REQUIRED WORK: Exclude the pictures, and otherwise reproduce the data in full.

====================

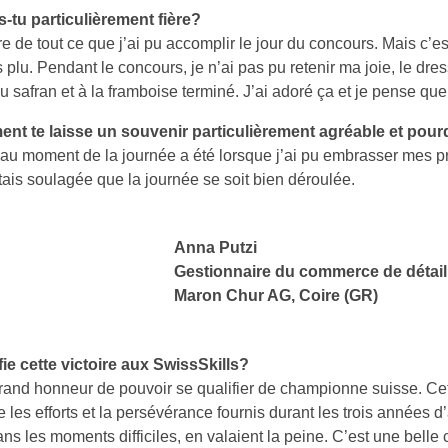
s-tu particulièrement fière?
re de tout ce que j’ai pu accomplir le jour du concours. Mais c’es
s plu. Pendant le concours, je n’ai pas pu retenir ma joie, le dr
 au safran et à la framboise terminé. J’ai adoré ça et je pense que
nt te laisse un souvenir particulièrement agréable et pou
au moment de la journée a été lorsque j’ai pu embrasser mes p
étais soulagée que la journée se soit bien déroulée.
Anna Putzi
Gestionnaire du commerce de détail
Maron Chur AG, Coire (GR)
ie cette victoire aux SwissSkills?
rand honneur de pouvoir se qualifier de championne suisse. Cet
 les efforts et la persévérance fournis durant les trois années d
ns les moments difficiles, en valaient la peine. C’est une belle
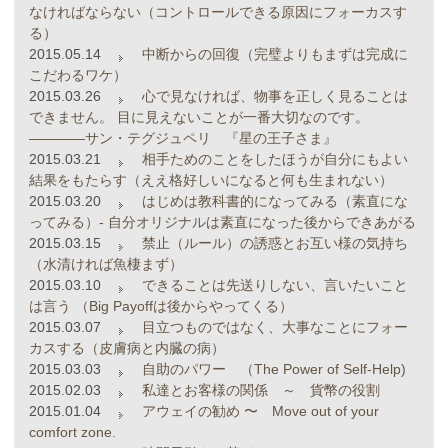
なければならない（コントロールできる原因にフォーカスす
る）
2015.05.14
中断からの回復（完璧よりもまずは完成に
こだわるワケ）
2015.03.26
心で見なければ、物事を正しく見ることは
できません。 目に見えないことが一番大切なのです。
――――サン・テグジュペリ 『星の王子さま』
2015.03.21
相手ためのことをしたほうが自分にもよい
結果をもたらす（ええ格好しいになると何も生まれない）
2015.03.20
はじめは教科書的になってみる（素直にな
ってみる）- 自分オリジナルは素直になった後からできあがる
2015.03.15
禁止（ルール）の誘惑とお互い様の気持ち
（水清ければ魚棲まず）
2015.03.10
できることは先送りしない、言いたいこと
は言う （Big Payoffは後からやってくる）
2015.03.07
目立つものではなく、大事なことにフォー
カスする（皮膚病と内臓の病）
2015.03.03
自助のパワー （The Power of Self-Help)
2015.02.03
私達とお客様の関係 ～ 貨幣の役割
2015.01.04
アウェイの勧め 〜 Move out of your
comfort zone.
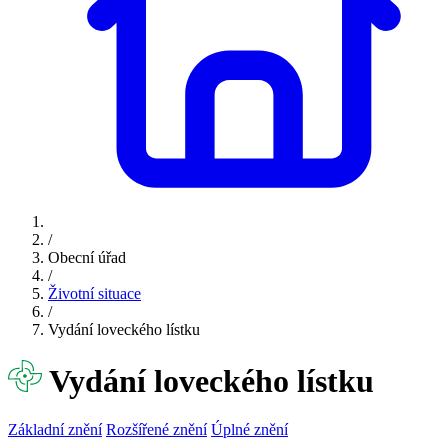
/
Obecní úřad
/
Životní situace
/
Vydání loveckého lístku
Vydání loveckého lístku
Základní znění
Rozšířené znění
Úplné znění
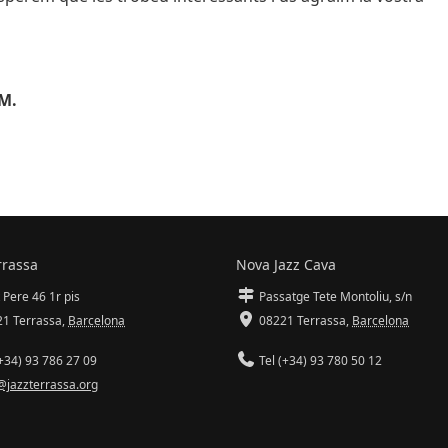
MM.
rrassa
Nova Jazz Cava
 Pere 46 1r pis
Passatge Tete Montoliu, s/n
1 Terrassa
,
Barcelona
08221 Terrassa
,
Barcelona
+34) 93 786 27 09
Tel (+34) 93 780 50 12
@jazzterrassa.org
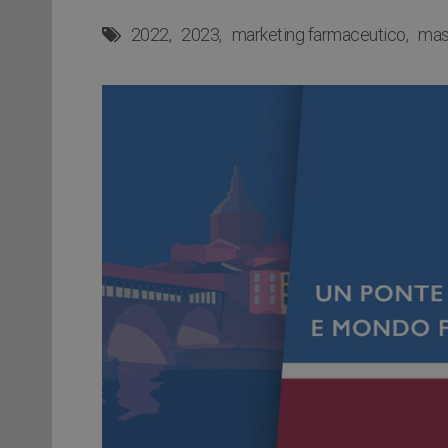
2022
2023
marketing farmaceutico
mas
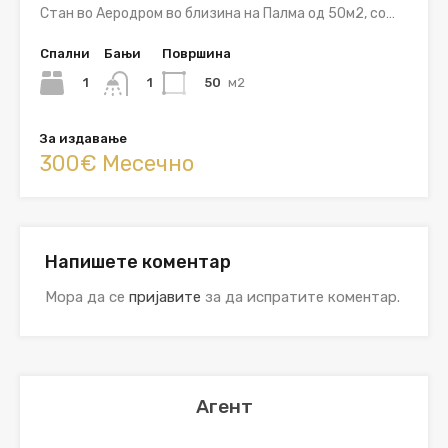
Стан во Аеродром во близина на Палма од 50м2, со…
Спални
Бањи
Површина
1
50
м2
1
За издавање
300€ Месечно
Напишете коментар
Мора да се
пријавите
за да испратите коментар.
Агент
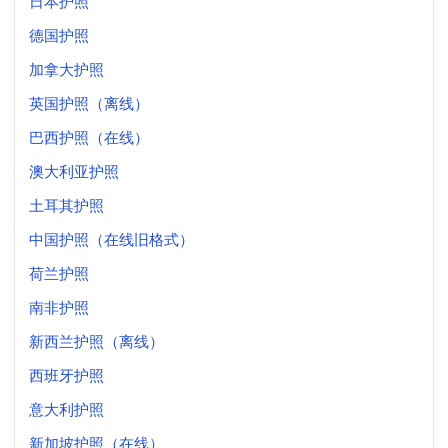
日本护照
德国护照
加拿大护照
英国护照（离线）
巴西护照（在线）
澳大利亚护照
土耳其护照
中国护照（在线旧格式）
荷兰护照
南非护照
新西兰护照（离线）
西班牙护照
意大利护照
新加坡护照（在线）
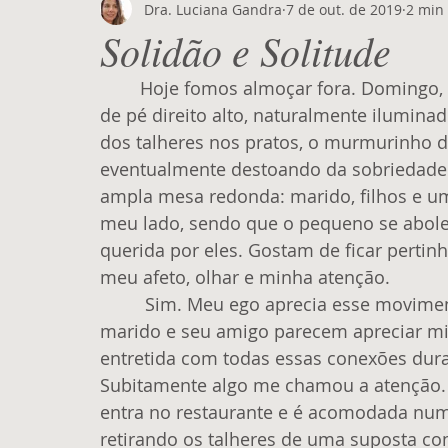
Dra. Luciana Gandra
7 de out. de 2019
2 min 
Solidão e Solitude
        Hoje fomos almoçar fora. Domingo, famílias reunidas nas mesas do grande salão 
de pé direito alto, naturalmente iluminad
dos talheres nos pratos, o murmurinho d
eventualmente destoando da sobriedad
ampla mesa redonda: marido, filhos e u
meu lado, sendo que o pequeno se abole
querida por eles. Gostam de ficar perti
meu afeto, olhar e minha atenção. 
         Sim. Meu ego aprecia esse movimento todo. Conversamos animadamente. Meu 
marido e seu amigo parecem apreciar min
entretida com todas essas conexões dura
Subitamente algo me chamou a atenção.
entra no restaurante e é acomodada num
retirando os talheres de uma suposta com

====================

TASK RESULT:
s-tu particulièrement fière?
re de tout ce que j’ai pu accomplir le jour du concours. Mais c’es
s plu. Pendant le concours, je n’ai pas pu retenir ma joie, le dr
 au safran et à la framboise terminé. J’ai adoré ça et je pense que
nt te laisse un souvenir particulièrement agréable et pou
au moment de la journée a été lorsque j’ai pu embrasser mes p
étais soulagée que la journée se soit bien déroulée.
Anna Putzi
Gestionnaire du commerce de détail
Maron Chur AG, Coire (GR)
ie cette victoire aux SwissSkills?
rand honneur de pouvoir se qualifier de championne suisse. Cet
 les efforts et la persévérance fournis durant les trois années d
ns les moments difficiles, en valaient la peine. C’est une belle
なければならない（コントロールできる原因にフォーカスす
る）
2015.05.14
中断からの回復（完璧よりもまずは完成に
こだわるワケ）
2015.03.26
心で見なければ、物事を正しく見ることは
できません。 目に見えないことが一番大切なのです。
――――サン・テグジュペリ 『星の王子さま』
2015.03.21
相手ためのことをしたほうが自分にもよい
結果をもたらす（ええ格好しいになると何も生まれない）
2015.03.20
はじめは教科書的になってみる（素直にな
ってみる）- 自分オリジナルは素直になった後からできあがる
2015.03.15
禁止（ルール）の誘惑とお互い様の気持ち
（水清ければ魚棲まず）
2015.03.10
できることは先送りしない、言いたいこと
は言う （Big Payoffは後からやってくる）
2015.03.07
目立つものではなく、大事なことにフォー
カスする（皮膚病と内臓の病）
2015.03.03
自助のパワー （The Power of Self-Help)
2015.02.03
私達とお客様の関係 ～ 貨幣の役割
2015.01.04
アウェイの勧め 〜 Move out of your
comfort zone.
/
Obecní úřad
/
Životní situace
/
Vydání loveckého lístku
Vydání loveckého lístku
Základní znění
Rozšířené znění
Úplné znění
MM.
rrassa
Nova Jazz Cava
 Pere 46 1r pis
Passatge Tete Montoliu, s/n
1 Terrassa
,
Barcelona
08221 Terrassa
,
Barcelona
+34) 93 786 27 09
Tel (+34) 93 780 50 12
@jazzterrassa.org
2022
2023
marketing farmaceutico
mas
Стан во Аеродром во близина на Палма од 50м2, со…
Спални
Бањи
Површина
1
50
м2
1
За издавање
300€ Месечно
Напишете коментар
Мора да се
пријавите
за да испратите коментар.
Агент
日本护照
德国护照
加拿大护照
英国护照（离线）
巴西护照（在线）
澳大利亚护照
土耳其护照
中国护照（在线旧格式）
荷兰护照
南非护照
新西兰护照（离线）
西班牙护照
意大利护照
新加坡护照（在线）
Dra. Luciana Gandra
7 de out. de 2019
2 min 
Solidão e Solitude
        Hoje fomos almoçar fora. Domingo, famílias reunidas nas mesas do grande salão 
de pé direito alto, naturalmente iluminad
dos talheres nos pratos, o murmurinho d
eventualmente destoando da sobriedad
ampla mesa redonda: marido, filhos e u
meu lado, sendo que o pequeno se abole
querida por eles. Gostam de ficar perti
meu afeto, olhar e minha atenção. 
         Sim. Meu ego aprecia esse movimento todo. Conversamos animadamente. Meu 
marido e seu amigo parecem apreciar min
entretida com todas essas conexões dura
Subitamente algo me chamou a atenção.
entra no restaurante e é acomodada num
retirando os talheres de uma suposta com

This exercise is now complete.